Casinos have many games that rely on randomness. It's surprising that they haven't deployed technologies that allow players to verify that the randomness is actually random: players might enjoy having proof that the house isn't cheating them (at least, not cheating by sampling from a probability distribution different from what the player is expecting). We propose a cryptographic scheme to do this: the house proves to the player that the house would have had to do an exorbitant amount of work to choose a random seed that favors the house.

House secretly chooses a nonce NH and announces Hash(NH), the cryptographic hash of NH. It is in the house's best interest to choose NH so that it is different every time and hard to guess by the players, e.g., 256 bits of true randomness.

Players then each publicly announce their own nonce strings in two stages. First, each player announces Hash(NP) of their nonce string NP. The strings NP should be different every time and hard for an adversary to guess, e.g, 256 bits of true randomness.

In the second stage, all players then publicly announce their NP. Everyone can verify that the hashes match what was announced in stage 1. We do player nonce announcement in two stages to thwart the house planting a confederate among the players. If the players were to announce their nonces directly, the confederate, announcing last (somehow), also having access to the house's secret NH, could choose a NP that cancels out the other players' nonces and manipulates the pseudo random number generator. Players' nonces must have a lot of entropy to prevent a house confederate from inverting hashes via brute force. Hash function needs to be collision resistant so that a house confederate among the players cannot construct two nonces with the same hash, then strategically reveal one of them in stage 2.

Still need to think carefully whether the house bribing some players might be a problem. In general, collusion between players in multiplayer games is tricky.

Instead of 256 bits of true randomness, it might be possible to substitute less randomness and a computationally expensive hashing function like Argon2i.

House secretly combines NH and all the players' NPs in a specified deterministic way to seed a specified cryptographically secure pseudo random number generator. The nonce-combining operation needs to use a cryptographic hash so that neither the house nor the players can manipulate or predict the PRNG by carefully selecting their nonces.

Then, play the game, sampling in a specified way from the PRNG when randomness is needed.

After the game, house reveals NH. Players can verify that its hash matches the Hash(NH) announced earlier. Now that they know NH and all the previously publicly announced player NPs, each player can recreate and verify all random sampling that occurred during the game.
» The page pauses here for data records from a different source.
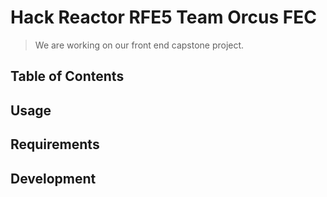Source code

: # Hack Reactor RFE5 Team Orcus FEC
> We are working on our front end capstone project.

## Table of Contents
## Usage
## Requirements
## Development
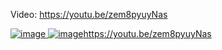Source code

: 
Video: https://youtu.be/zem8pyuyNas

[![image](https://github.com/EloiStree/ProjectsID/assets/20149493/73bf41f9-ed82-4eab-bed8-2ff50f54d0ff)
![image](https://github.com/EloiStree/ProjectsID/assets/20149493/2227e17d-df18-4bde-82cb-95bead5bfd9e)](https://youtu.be/zem8pyuyNas)https://youtu.be/zem8pyuyNas
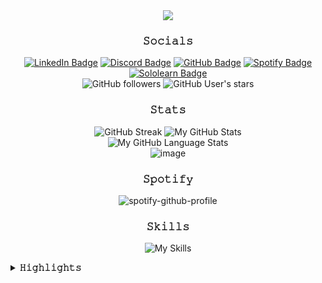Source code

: <div align="center">

  <img src="https://capsule-render.vercel.app/api?type=venom&height=300&color=gradient&text=𝙱𝚘𝚖𝚋𝚎𝚗𝚑𝚎𝚒𝚖𝚎𝚛&animation=fadeIn">
  
  ### <div style="text-align: center;">**𝚂𝚘𝚌𝚒𝚊𝚕𝚜**</div>
  
  [![LinkedIn Badge](https://img.shields.io/badge/LinkedIn-0a66c2?style=for-the-badge&logo=linkedin&logoColor=white)](https://www.linkedin.com/in/bruce-smith-4a4941296/)
  [![Discord Badge](https://img.shields.io/badge/Discord-7289da?style=for-the-badge&logo=discord&logoColor=white)](https://discord.com/channels/@deathsecure)
  [![GitHub Badge](https://img.shields.io/badge/GitHub-24292e?style=for-the-badge&logo=github&logoColor=white)](https://github.com/Bombenheimer/)
  [![Spotify Badge](https://img.shields.io/badge/Spotify-1db954?style=for-the-badge&logo=spotify&logoColor=white)](https://open.spotify.com/user/31i7hr5eqfinn6ricygtgsywuthu?si=c36f7c5ad5d34407)
  [![Sololearn Badge](https://img.shields.io/badge/Sololearn-149EF2?style=for-the-badge&logo=sololearn&logoColor=white)](https://www.sololearn.com/en/profile/30252353)
  </br>
  ![GitHub followers](https://img.shields.io/github/followers/Bombenheimer?style=for-the-badge)
  ![GitHub User's stars](https://img.shields.io/github/stars/bombenheimer?style=for-the-badge)

  ### <div style="text-align: center;">**𝚂𝚝𝚊𝚝𝚜**</div>
  ![GitHub Streak](http://github-readme-streak-stats.herokuapp.com?user=bombenheimer&theme=tokyonight&background=000000)
  ![My GitHub Stats](https://github-readme-stats.vercel.app/api/?username=bombenheimer&count_private=true&theme=tokyonight&showicons=true)
  </br>
  ![My GitHub Language Stats](https://github-readme-stats.vercel.app/api/top-langs/?username=bombenheimer&langs_count=5&theme=tokyonight)
  </br>
  ![image](https://github-profile-trophy.vercel.app/?username=bombenheimer&theme=tokyonight)

  ### <div style="text-align: center;">**𝚂𝚙𝚘𝚝𝚒𝚏𝚢**</div>
  ![spotify-github-profile](https://spotify-github-profile.vercel.app/api/view?uid=31i7hr5eqfinn6ricygtgsywuthu&cover_image=true&theme=novatorem&show_offline=false&background_color=3e1976&interchange=true&bar_color=5835f6&bar_color_cover=false)
  
  ### <div style="text-align: center;">**𝚂𝚔𝚒𝚕𝚕𝚜**</div>
  ![My Skills](https://skillicons.dev/icons?i=python,c,cpp,bash,kali,mint,ubuntu,vim,neovim,stackoverflow&theme=dark)
</div>

<details>
<summary> <strong>𝙷𝚒𝚐𝚑𝚕𝚒𝚐𝚑𝚝𝚜</strong> </summary>
  <ul>
    <li>𝙿𝚛𝚘𝚓𝚎𝚌𝚝𝚜:</li>
    <ul>
        <li><strong><a href="https://github.com/Bombenheimer/Aliencrypt">𝙰𝚕𝚒𝚎𝚗𝚌𝚛𝚢𝚙𝚝</a></strong></li>
        <li><strong><a href="https://github.com/Bombenheimer/passgen">𝚙𝚊𝚜𝚜𝚐𝚎𝚗</a></strong></li>
        <li><strong><a href="https://github.com/Bombenheimer/Bane">𝙱𝚊𝚗𝚎</a></li>
      </ul>
    <li>𝙿𝚊𝚛𝚝𝚒𝚌𝚒𝚙𝚊𝚝𝚎𝚍 𝚒𝚗 𝚝𝚑𝚎 𝟸𝟶𝟸𝟹 𝙽𝙲𝙰𝙴 𝙲𝚢𝚋𝚎𝚛𝚐𝚊𝚖𝚎𝚜 𝙲𝚃𝙵 𝚊𝚗𝚍 𝚏𝚒𝚗𝚒𝚜𝚑𝚎𝚍 𝚒𝚗 <strong><a href="https://github.com/Bombenheimer/Bombenheimer/blob/main/Outside%20Experience/Competitions/NCAE-Cybergames-Final.jpg">𝟸𝚗𝚍 𝙿𝚕𝚊𝚌𝚎</a></strong></li>
  </ul>
</details>
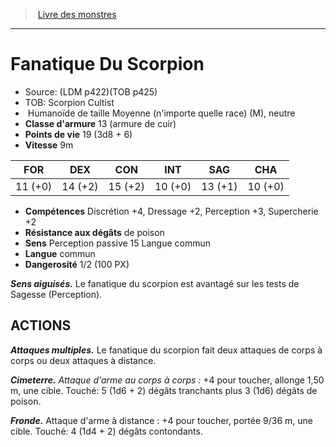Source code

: ﻿> [Livre des monstres](tome_of_beasts.md)

---

# Fanatique Du Scorpion

- Source: (LDM p422)(TOB p425)
- TOB: Scorpion Cultist
-  Humanoïde de taille Moyenne (n'importe quelle race) (M), neutre
- **Classe d'armure** 13 (armure de cuir)
- **Points de vie** 19 (3d8 + 6)
- **Vitesse** 9m

|FOR|DEX|CON|INT|SAG|CHA|
|---|---|---|---|---|---|
|11 (+0)|14 (+2)|15 (+2)|10 (+0)|13 (+1)|10 (+0)|

- **Compétences** Discrétion +4, Dressage +2, Perception +3, Supercherie +2
- **Résistance aux dégâts** de poison
- **Sens** Perception passive 15 Langue commun
- **Langue** commun
- **Dangerosité** 1/2 (100 PX)

**_Sens aiguisés._** Le fanatique du scorpion est avantagé sur les tests de Sagesse (Perception).

## ACTIONS

**_Attaques multiples._** Le fanatique du scorpion fait deux attaques de corps à corps ou deux attaques à distance.

**_Cimeterre._** _Attaque d'arme au corps à corps :_ +4 pour toucher, allonge 1,50 m, une cible. Touché: 5 (1d6 + 2) dégâts tranchants plus 3 (1d6) dégâts de poison.

**_Fronde._** Attaque d'arme à distance : +4 pour toucher, portée 9/36 m, une cible. Touché: 4 (1d4 + 2) dégâts contondants.

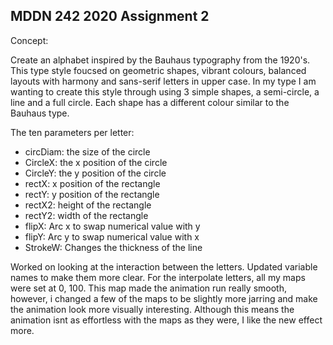## MDDN 242 2020 Assignment 2

Concept:

Create an alphabet inspired by the Bauhaus typography from the 1920's. This type style foucsed on geometric shapes, vibrant colours, balanced layouts with harmony and sans-serif letters in upper case. In my type I am wanting to create this style through using 3 simple shapes, a semi-circle, a line and a full circle. Each shape has a different colour similar to the Bauhaus type.


The ten parameters per letter:

- circDiam: the size of the circle
- CircleX: the x position of the circle
- CircleY: the y position of the circle 
- rectX: x position of the rectangle 
- rectY: y position of the rectangle 
- rectX2: height of the rectangle 
- rectY2: width of the rectangle 
- flipX: Arc x to swap numerical value with y
- flipY: Arc y to swap numerical value with x 
- StrokeW: Changes the thickness of the line 


Worked on looking at the interaction between the letters. Updated variable names to make them more clear. For the interpolate letters, all my maps were set at 0, 100. This map made the animation run really smooth, however, i changed a few of the maps to be slightly more jarring and make the animation look more visually interesting. Although this means the animation isnt as effortless with the maps as they were, I like the new effect more.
For a game like poker, this means players can, after a hand, determine what everyone's cards were, so learn who was bluffing.
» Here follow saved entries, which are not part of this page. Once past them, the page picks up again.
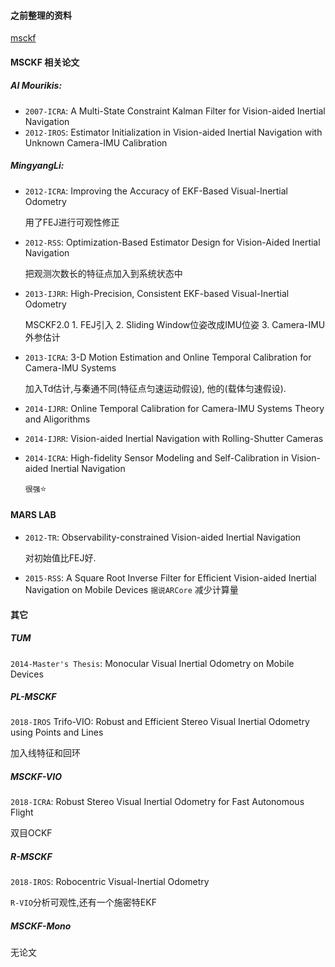 #### 之前整理的资料

[msckf](./msckf.md)

#### MSCKF 相关论文

##### AI Mourikis:

+ `2007-ICRA`: A Multi-State Constraint Kalman Filter for Vision-aided Inertial Navigation
+ `2012-IROS`: Estimator Initialization in Vision-aided Inertial Navigation with Unknown Camera-IMU Calibration

##### MingyangLi:

+ `2012-ICRA`: Improving the Accuracy of EKF-Based Visual-Inertial Odometry 

  用了FEJ进行可观性修正

+ `2012-RSS`: Optimization-Based Estimator Design for Vision-Aided Inertial Navigation

  把观测次数长的特征点加入到系统状态中

+ `2013-IJRR`: High-Precision, Consistent EKF-based Visual-Inertial Odometry

  MSCKF2.0 1. FEJ引入 2. Sliding Window位姿改成IMU位姿 3. Camera-IMU 外参估计

+ `2013-ICRA`: 3-D Motion Estimation and Online Temporal Calibration for Camera-IMU Systems

  加入Td估计,与秦通不同(特征点匀速运动假设), 他的(载体匀速假设).

+ `2014-IJRR`: Online Temporal Calibration for Camera-IMU Systems Theory and Aligorithms

+ `2014-IJRR`: Vision-aided Inertial Navigation with Rolling-Shutter Cameras

+ `2014-ICRA`: High-fidelity Sensor Modeling and Self-Calibration in Vision-aided Inertial Navigation 

  `很强`:star:

  
#### MARS LAB
+ `2012-TR`: Observability-constrained Vision-aided Inertial Navigation 

  对初始值比FEJ好.

+ `2015-RSS`: A Square Root Inverse Filter for Efficient Vision-aided Inertial Navigation on Mobile Devices `据说ARCore` 减少计算量




#### 其它

##### TUM

`2014-Master's Thesis`: Monocular Visual Inertial Odometry on Mobile Devices 

##### PL-MSCKF

`2018-IROS` Trifo-VIO: Robust and Efficient Stereo Visual Inertial Odometry using Points and Lines

加入线特征和回环

##### MSCKF-VIO

`2018-ICRA`: Robust Stereo Visual Inertial Odometry for Fast Autonomous Flight

双目OCKF

##### R-MSCKF

`2018-IROS`: Robocentric Visual-Inertial Odometry  

`R-VIO`分析可观性,还有一个施密特EKF

##### MSCKF-Mono

无论文





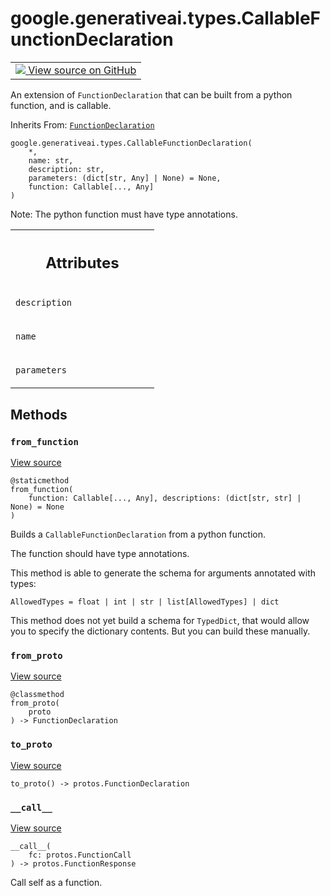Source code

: 
# google.generativeai.types.CallableFunctionDeclaration

<!-- Insert buttons and diff -->

<table class="tfo-notebook-buttons tfo-api nocontent">
<td>
  <a target="_blank" href="https://github.com/google/generative-ai-python/blob/master/google/generativeai/types/content_types.py#L609-L630">
    <img src="https://www.tensorflow.org/images/GitHub-Mark-32px.png" />
    View source on GitHub
  </a>
</td>
</table>



An extension of `FunctionDeclaration` that can be built from a python function, and is callable.

Inherits From: [`FunctionDeclaration`](../../../google/generativeai/types/FunctionDeclaration.md)

<pre class="devsite-click-to-copy prettyprint lang-py tfo-signature-link">
<code>google.generativeai.types.CallableFunctionDeclaration(
    *,
    name: str,
    description: str,
    parameters: (dict[str, Any] | None) = None,
    function: Callable[..., Any]
)
</code></pre>



<!-- Placeholder for "Used in" -->

Note: The python function must have type annotations.



<!-- Tabular view -->
 <table class="responsive fixed orange">
<colgroup><col width="214px"><col></colgroup>
<tr><th colspan="2"><h2 class="add-link">Attributes</h2></th></tr>

<tr>
<td>

`description`<a id="description"></a>

</td>
<td>



</td>
</tr><tr>
<td>

`name`<a id="name"></a>

</td>
<td>



</td>
</tr><tr>
<td>

`parameters`<a id="parameters"></a>

</td>
<td>



</td>
</tr>
</table>



## Methods

<h3 id="from_function"><code>from_function</code></h3>

<a target="_blank" class="external" href="https://github.com/google/generative-ai-python/blob/master/google/generativeai/types/content_types.py#L583-L602">View source</a>

<pre class="devsite-click-to-copy prettyprint lang-py tfo-signature-link">
<code>@staticmethod</code>
<code>from_function(
    function: Callable[..., Any], descriptions: (dict[str, str] | None) = None
)
</code></pre>

Builds a `CallableFunctionDeclaration` from a python function.

The function should have type annotations.

This method is able to generate the schema for arguments annotated with types:

`AllowedTypes = float | int | str | list[AllowedTypes] | dict`

This method does not yet build a schema for `TypedDict`, that would allow you to specify the dictionary
contents. But you can build these manually.

<h3 id="from_proto"><code>from_proto</code></h3>

<a target="_blank" class="external" href="https://github.com/google/generative-ai-python/blob/master/google/generativeai/types/content_types.py#L574-L578">View source</a>

<pre class="devsite-click-to-copy prettyprint lang-py tfo-signature-link">
<code>@classmethod</code>
<code>from_proto(
    proto
) -> FunctionDeclaration
</code></pre>




<h3 id="to_proto"><code>to_proto</code></h3>

<a target="_blank" class="external" href="https://github.com/google/generative-ai-python/blob/master/google/generativeai/types/content_types.py#L580-L581">View source</a>

<pre class="devsite-click-to-copy prettyprint lang-py tfo-signature-link">
<code>to_proto() -> protos.FunctionDeclaration
</code></pre>




<h3 id="__call__"><code>__call__</code></h3>

<a target="_blank" class="external" href="https://github.com/google/generative-ai-python/blob/master/google/generativeai/types/content_types.py#L626-L630">View source</a>

<pre class="devsite-click-to-copy prettyprint lang-py tfo-signature-link">
<code>__call__(
    fc: protos.FunctionCall
) -> protos.FunctionResponse
</code></pre>

Call self as a function.




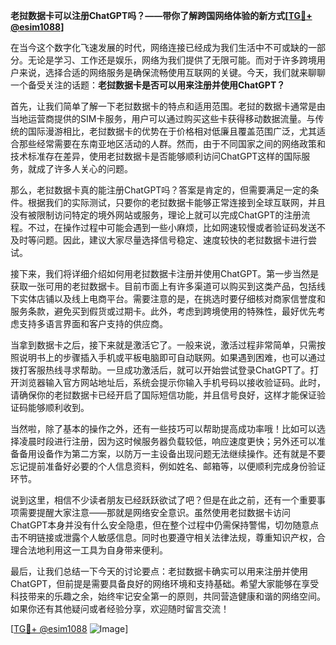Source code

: **老挝数据卡可以注册ChatGPT吗？——带你了解跨国网络体验的新方式[[TG💪+ @esim1088](https://t.me/s/esim1088)]**

在当今这个数字化飞速发展的时代，网络连接已经成为我们生活中不可或缺的一部分。无论是学习、工作还是娱乐，网络为我们提供了无限可能。而对于许多跨境用户来说，选择合适的网络服务是确保流畅使用互联网的关键。今天，我们就来聊聊一个备受关注的话题：**老挝数据卡是否可以用来注册并使用ChatGPT？**

首先，让我们简单了解一下老挝数据卡的特点和适用范围。老挝的数据卡通常是由当地运营商提供的SIM卡服务，用户可以通过购买这些卡获得移动数据流量。与传统的国际漫游相比，老挝数据卡的优势在于价格相对低廉且覆盖范围广泛，尤其适合那些经常需要在东南亚地区活动的人群。然而，由于不同国家之间的网络政策和技术标准存在差异，使用老挝数据卡是否能够顺利访问ChatGPT这样的国际服务，就成了许多人关心的问题。

那么，老挝数据卡真的能注册ChatGPT吗？答案是肯定的，但需要满足一定的条件。根据我们的实际测试，只要你的老挝数据卡能够正常连接到全球互联网，并且没有被限制访问特定的境外网站或服务，理论上就可以完成ChatGPT的注册流程。不过，在操作过程中可能会遇到一些小麻烦，比如网速较慢或者验证码发送不及时等问题。因此，建议大家尽量选择信号稳定、速度较快的老挝数据卡进行尝试。

接下来，我们将详细介绍如何用老挝数据卡注册并使用ChatGPT。第一步当然是获取一张可用的老挝数据卡。目前市面上有许多渠道可以购买到这类产品，包括线下实体店铺以及线上电商平台。需要注意的是，在挑选时要仔细核对商家信誉度和服务条款，避免买到假货或过期卡。此外，考虑到跨境使用的特殊性，最好优先考虑支持多语言界面和客户支持的供应商。

当拿到数据卡之后，接下来就是激活它了。一般来说，激活过程非常简单，只需按照说明书上的步骤插入手机或平板电脑即可自动联网。如果遇到困难，也可以通过拨打客服热线寻求帮助。一旦成功激活后，就可以开始尝试登录ChatGPT了。打开浏览器输入官方网站地址后，系统会提示你输入手机号码以接收验证码。此时，请确保你的老挝数据卡已经开启了国际短信功能，并且信号良好，这样才能保证验证码能够顺利收到。

当然啦，除了基本的操作之外，还有一些技巧可以帮助提高成功率哦！比如可以选择凌晨时段进行注册，因为这时候服务器负载较低，响应速度更快；另外还可以准备备用设备作为第二方案，以防万一主设备出现问题无法继续操作。还有就是不要忘记提前准备好必要的个人信息资料，例如姓名、邮箱等，以便顺利完成身份验证环节。

说到这里，相信不少读者朋友已经跃跃欲试了吧？但是在此之前，还有一个重要事项需要提醒大家注意——那就是网络安全意识。虽然使用老挝数据卡访问ChatGPT本身并没有什么安全隐患，但在整个过程中仍需保持警惕，切勿随意点击不明链接或泄露个人敏感信息。同时也要遵守相关法律法规，尊重知识产权，合理合法地利用这一工具为自身带来便利。

最后，让我们总结一下今天的讨论要点：老挝数据卡确实可以用来注册并使用ChatGPT，但前提是需要具备良好的网络环境和支持基础。希望大家能够在享受科技带来的乐趣之余，始终牢记安全第一的原则，共同营造健康和谐的网络空间。如果你还有其他疑问或者经验分享，欢迎随时留言交流！

[[TG💪+ @esim1088](https://t.me/s/esim1088) ![Image](https://i.postimg.cc/4NQfJmqS/Snipaste-2025-05-13-00-14-12.png)]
All this is easy to do for online gaming. Physical casinos would have to stop using classic physical randomizing devices like cards, dice, and roulette wheels. Those classic randomizing devices have served to convince players that the house is not generating skewed randomness; this proposal represents improved technology to that end. (Slot machines are already controlled by computers; it's basically online gaming.) Perhaps the classic devices can be kept as tools to help players generate their nonces, like adding entropy to /dev/random. (Previously, a speed cube might be a good compact entropy generating device.) However, they are not ideal because the classic devices are designed to generate their randomness publicly; in contrast, a player must keep secret his or her random player nonce during stage 1.

If the house's announced NH does not hash to the previously announced hash, or if the samples from the PRNG do not match what the seed should have produced, then the player has the option to invalidate the preceding play. Presumably the player will only exercise the option if the player lost. If there are many players, then any player can exercise the option. However, if the house plants a confederate among the players, they might be able to conspire to invalidate games in which the house, or players colluding with the house, lose. Such behavior might be obvious, and the house regularly failing to behave correctly will contribute to a bad reputation. However, this general problem still needs more attention. Maybe the house pays all players the maximum payout if the house behaves incorrectly.

Possible methods for nonce generation and transmission: mobile phone app, QR code.

Perhaps this kind of multi-party initialization of a random number generator could be done for drawing lottery numbers, nowadays done with transparent ball machines that serve to try to convince players that the balls are being picked uniformly randomly. The two-stage procedure described above for players submitting nonces requires more work by the players, more than just buying a lottery ticket.